**THE PROBLEM**:
From the line with "neck: (241, 506)" through the line with "right eye: (205, 255)", inclusive, return each line of the data below exactly and leave the rest out.

Structured pose outputs

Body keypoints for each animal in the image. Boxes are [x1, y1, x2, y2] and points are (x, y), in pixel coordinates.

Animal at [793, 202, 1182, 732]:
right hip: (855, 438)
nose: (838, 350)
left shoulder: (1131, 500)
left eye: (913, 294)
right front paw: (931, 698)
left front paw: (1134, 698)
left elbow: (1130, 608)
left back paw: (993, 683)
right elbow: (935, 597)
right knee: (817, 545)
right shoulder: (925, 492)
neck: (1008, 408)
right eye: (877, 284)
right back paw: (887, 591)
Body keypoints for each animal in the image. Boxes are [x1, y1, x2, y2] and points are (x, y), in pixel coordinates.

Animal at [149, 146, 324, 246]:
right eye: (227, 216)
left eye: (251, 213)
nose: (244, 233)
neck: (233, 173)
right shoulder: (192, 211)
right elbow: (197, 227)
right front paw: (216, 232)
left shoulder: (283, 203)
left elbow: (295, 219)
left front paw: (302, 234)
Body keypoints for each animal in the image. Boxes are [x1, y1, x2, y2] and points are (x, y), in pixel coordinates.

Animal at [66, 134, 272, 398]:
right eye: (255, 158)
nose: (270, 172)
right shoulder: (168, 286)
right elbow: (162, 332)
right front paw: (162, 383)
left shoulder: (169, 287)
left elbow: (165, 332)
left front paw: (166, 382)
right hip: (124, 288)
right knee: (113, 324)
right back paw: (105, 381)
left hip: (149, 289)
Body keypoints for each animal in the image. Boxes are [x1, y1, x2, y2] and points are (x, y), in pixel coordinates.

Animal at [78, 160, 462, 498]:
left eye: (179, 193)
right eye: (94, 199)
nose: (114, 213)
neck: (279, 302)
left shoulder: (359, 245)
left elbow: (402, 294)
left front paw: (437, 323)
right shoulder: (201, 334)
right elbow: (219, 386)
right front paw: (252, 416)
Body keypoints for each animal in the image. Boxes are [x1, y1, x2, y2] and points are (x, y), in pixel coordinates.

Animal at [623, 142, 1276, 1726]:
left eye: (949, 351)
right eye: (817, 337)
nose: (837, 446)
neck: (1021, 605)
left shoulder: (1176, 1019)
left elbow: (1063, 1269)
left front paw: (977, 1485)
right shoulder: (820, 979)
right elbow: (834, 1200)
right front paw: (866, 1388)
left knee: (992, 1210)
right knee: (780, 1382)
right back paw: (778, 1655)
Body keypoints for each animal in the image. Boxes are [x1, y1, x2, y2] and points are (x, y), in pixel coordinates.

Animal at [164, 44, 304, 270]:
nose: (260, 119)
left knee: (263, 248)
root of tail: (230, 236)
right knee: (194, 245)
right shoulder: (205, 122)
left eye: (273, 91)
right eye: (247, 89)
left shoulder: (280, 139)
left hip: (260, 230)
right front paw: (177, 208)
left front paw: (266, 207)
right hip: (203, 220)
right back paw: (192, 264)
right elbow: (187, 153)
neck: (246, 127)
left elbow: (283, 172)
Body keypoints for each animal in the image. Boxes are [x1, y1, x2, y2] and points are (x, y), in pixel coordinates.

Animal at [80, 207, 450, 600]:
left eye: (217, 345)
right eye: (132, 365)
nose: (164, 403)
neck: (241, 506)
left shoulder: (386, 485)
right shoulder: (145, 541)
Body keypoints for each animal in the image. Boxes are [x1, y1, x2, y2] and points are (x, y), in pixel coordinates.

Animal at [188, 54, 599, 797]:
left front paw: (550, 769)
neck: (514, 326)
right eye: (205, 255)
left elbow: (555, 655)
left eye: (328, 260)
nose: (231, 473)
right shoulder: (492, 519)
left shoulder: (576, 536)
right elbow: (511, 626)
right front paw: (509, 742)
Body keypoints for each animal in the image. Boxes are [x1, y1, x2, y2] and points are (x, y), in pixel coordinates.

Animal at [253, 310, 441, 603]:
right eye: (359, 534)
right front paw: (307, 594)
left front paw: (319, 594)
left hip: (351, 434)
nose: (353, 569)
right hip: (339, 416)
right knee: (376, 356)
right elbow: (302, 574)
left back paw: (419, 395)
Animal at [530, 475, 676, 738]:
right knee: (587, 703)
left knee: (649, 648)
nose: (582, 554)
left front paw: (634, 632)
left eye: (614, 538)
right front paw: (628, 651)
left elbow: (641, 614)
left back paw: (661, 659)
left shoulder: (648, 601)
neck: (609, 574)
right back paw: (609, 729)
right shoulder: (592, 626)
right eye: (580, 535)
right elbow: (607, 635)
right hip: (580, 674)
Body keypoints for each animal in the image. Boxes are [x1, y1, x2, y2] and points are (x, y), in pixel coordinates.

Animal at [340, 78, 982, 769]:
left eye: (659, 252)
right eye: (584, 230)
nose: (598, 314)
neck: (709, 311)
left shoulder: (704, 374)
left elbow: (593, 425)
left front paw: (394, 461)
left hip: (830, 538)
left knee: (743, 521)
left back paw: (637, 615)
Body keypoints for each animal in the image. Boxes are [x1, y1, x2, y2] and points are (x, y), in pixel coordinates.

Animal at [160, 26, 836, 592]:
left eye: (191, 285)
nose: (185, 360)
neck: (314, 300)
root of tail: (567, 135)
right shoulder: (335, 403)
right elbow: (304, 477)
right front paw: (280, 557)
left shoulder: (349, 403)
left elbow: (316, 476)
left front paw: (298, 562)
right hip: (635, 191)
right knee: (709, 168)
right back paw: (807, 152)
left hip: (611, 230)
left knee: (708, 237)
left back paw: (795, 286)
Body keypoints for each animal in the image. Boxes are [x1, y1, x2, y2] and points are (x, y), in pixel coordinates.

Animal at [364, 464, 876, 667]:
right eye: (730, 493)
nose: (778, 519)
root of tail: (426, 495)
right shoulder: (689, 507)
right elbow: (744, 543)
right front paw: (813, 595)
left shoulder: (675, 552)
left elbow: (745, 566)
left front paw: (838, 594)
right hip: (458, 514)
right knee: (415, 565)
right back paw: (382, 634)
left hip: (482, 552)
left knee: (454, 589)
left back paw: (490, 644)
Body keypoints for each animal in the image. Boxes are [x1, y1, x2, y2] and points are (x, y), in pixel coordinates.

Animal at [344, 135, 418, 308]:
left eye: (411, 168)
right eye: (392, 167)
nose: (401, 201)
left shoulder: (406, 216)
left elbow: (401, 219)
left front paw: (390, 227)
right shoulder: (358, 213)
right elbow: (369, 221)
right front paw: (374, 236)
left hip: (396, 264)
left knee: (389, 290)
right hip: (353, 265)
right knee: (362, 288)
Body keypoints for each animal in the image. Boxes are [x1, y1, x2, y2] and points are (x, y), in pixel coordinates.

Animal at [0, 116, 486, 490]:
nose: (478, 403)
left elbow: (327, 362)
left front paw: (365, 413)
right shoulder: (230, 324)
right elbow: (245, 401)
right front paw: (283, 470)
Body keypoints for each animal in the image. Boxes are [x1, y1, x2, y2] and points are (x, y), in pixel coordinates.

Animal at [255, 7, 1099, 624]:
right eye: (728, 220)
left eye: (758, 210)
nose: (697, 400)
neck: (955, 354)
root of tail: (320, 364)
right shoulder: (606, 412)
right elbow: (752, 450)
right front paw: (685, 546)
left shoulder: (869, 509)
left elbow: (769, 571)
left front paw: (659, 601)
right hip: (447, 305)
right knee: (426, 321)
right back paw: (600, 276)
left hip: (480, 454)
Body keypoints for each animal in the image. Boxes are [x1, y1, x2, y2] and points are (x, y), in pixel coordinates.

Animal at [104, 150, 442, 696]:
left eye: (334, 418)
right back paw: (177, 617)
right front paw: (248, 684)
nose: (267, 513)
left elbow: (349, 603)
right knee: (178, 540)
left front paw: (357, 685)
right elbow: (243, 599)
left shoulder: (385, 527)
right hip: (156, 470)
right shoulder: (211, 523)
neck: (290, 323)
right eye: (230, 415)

**TASK RESULT**:
neck: (241, 506)
left shoulder: (386, 485)
right shoulder: (145, 541)
Body keypoints for each animal in the image. Boxes are [x1, y1, x2, y2] and points are (x, y), in pixel coordinates.

Animal at [188, 54, 599, 797]:
left front paw: (550, 769)
neck: (514, 326)
right eye: (205, 255)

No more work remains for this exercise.